Il a 24 ans, elle 22. Ils s’apprêtaient à se marier mercredi 2 décembre à Lucknow, capitale de l’État le plus peuplé de l’Inde, l’Uttar Pradesh, “quand la police a déboulé en invoquant la nouvelle ordonnance sur les conversions religieuses”, entrée en vigueur le 24 novembre dans la région, raconte l’Indian Express, pour tout interrompre en catastrophe. Le jeune homme avait le tort d’être musulman et sa future épouse d’être hindoue.
Bien que la cérémonie “devait être organisée sous le rite hindou”, le mari étant disposé à embrasser la confession de sa belle-famille, les forces de l’ordre ont exigé d’eux qu’ils obtiennent au préalable une autorisation de la justice, afin de garantir que leur mariage n’était pas destiné à convertir une jeune hindoue à l’islam.
Tel est l’objet de la nouvelle législation. “En apparence, le texte semble similaire aux autres lois de lutte contre les conversions forcées qui existent dans huit États” de l’Union indienne, note The Wire.

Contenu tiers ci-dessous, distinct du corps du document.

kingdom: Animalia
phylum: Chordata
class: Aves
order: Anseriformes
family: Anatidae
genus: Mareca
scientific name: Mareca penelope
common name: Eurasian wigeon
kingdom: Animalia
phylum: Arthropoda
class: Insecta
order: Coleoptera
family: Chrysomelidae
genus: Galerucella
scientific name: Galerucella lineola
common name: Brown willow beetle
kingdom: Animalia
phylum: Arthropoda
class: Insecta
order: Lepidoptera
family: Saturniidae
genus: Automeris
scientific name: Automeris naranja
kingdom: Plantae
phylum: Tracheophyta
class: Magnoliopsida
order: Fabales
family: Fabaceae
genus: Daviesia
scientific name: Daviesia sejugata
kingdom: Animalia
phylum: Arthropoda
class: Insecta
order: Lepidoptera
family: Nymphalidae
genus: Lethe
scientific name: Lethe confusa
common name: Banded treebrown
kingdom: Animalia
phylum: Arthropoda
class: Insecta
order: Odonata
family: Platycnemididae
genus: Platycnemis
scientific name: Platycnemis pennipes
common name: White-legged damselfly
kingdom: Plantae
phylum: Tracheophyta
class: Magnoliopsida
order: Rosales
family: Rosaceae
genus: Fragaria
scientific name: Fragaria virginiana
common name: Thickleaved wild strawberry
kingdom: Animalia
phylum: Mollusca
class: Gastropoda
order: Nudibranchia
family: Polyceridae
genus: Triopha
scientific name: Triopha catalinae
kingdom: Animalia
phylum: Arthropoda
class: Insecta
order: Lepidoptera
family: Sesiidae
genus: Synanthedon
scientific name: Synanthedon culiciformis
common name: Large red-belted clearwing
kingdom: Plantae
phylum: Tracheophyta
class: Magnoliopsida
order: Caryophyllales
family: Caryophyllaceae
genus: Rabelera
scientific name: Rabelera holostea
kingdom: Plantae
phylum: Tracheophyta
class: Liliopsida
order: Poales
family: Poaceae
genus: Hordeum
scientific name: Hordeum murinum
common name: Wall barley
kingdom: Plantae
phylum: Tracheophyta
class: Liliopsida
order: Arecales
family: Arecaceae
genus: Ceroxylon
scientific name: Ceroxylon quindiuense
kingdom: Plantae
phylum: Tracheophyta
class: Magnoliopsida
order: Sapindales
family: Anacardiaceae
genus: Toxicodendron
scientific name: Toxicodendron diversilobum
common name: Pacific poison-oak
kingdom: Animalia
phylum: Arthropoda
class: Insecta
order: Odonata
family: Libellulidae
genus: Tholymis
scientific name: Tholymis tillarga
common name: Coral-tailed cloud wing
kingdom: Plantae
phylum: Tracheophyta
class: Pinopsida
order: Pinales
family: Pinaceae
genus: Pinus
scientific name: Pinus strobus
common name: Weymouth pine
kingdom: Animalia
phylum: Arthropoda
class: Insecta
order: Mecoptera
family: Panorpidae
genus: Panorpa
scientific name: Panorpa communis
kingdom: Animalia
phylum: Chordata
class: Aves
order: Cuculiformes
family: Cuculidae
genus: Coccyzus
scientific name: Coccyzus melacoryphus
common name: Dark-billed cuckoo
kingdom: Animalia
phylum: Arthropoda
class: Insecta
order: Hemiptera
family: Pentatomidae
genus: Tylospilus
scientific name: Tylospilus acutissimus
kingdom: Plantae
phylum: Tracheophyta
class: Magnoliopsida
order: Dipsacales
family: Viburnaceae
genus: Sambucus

Mais à y regarder de plus près, il apparaît que l’ordonnance de l’Uttar Pradesh adoptée sous l’égide du chef de l’exécutif local, le moine hindou d’extrême droite Yogi Adityanath, “est beaucoup plus virulente”. Non seulement elle
“regorge d’erreurs juridiques qui indiquent clairement que l’intention réelle est de harceler les gens pour décourager toute conversion,”
mais en plus elle aborde le sujet sous l’angle exclusif du mariage, ce que les hindous les plus radicaux désignent sous l’expression “love djihad”, révélant ainsi leur obsession à l’égard des unions entre un homme musulman et une femme hindoue, ce qui n’est qu’un cas de figure parmi beaucoup d’autres.
Droit fondamental des citoyens
En Inde, on se convertit “pour” un mariage et il est “factuellement incorrect” de prétendre qu’on le fait “par” le mariage comme l’indique l’ordonnance, souligne le site d’information, qui s’interroge : “Sur quelle base peut-on soudainement évoquer une atteinte à l’ordre public dans l’Uttar Pradesh” pour empêcher les mariages interconfessionnels ? On en dénombre 36 000 chaque année dans le sous-continent, dont 6 000 dans cet État de 230 millions d’habitants de la vallée du Gange, “sans que cela donne lieu à aucune violation de la loi et de l’ordre public”.
“Trois juristes ont décidé de saisir la Cour suprême”, révèle l’Hindustan Times dans son édition du 4 décembre, considérant que l’ordonnance du gouvernement Adityanath “pourrait être utilisée à tort dans le but d’empêcher des couples appartenant à des confessions différentes de se marier de leur plein gré”. Elle va “à l’encontre du droit fondamental des citoyens de choisir d’épouser quelqu’un ayant une autre religion que la sienne”, disent-ils.
En l’état actuel de la loi, un musulman qui se marie avec une hindoue sans le feu vert des autorités judiciaires risque désormais “jusqu’à dix ans de prison et 25 000 roupies [280 euros] d’amende”.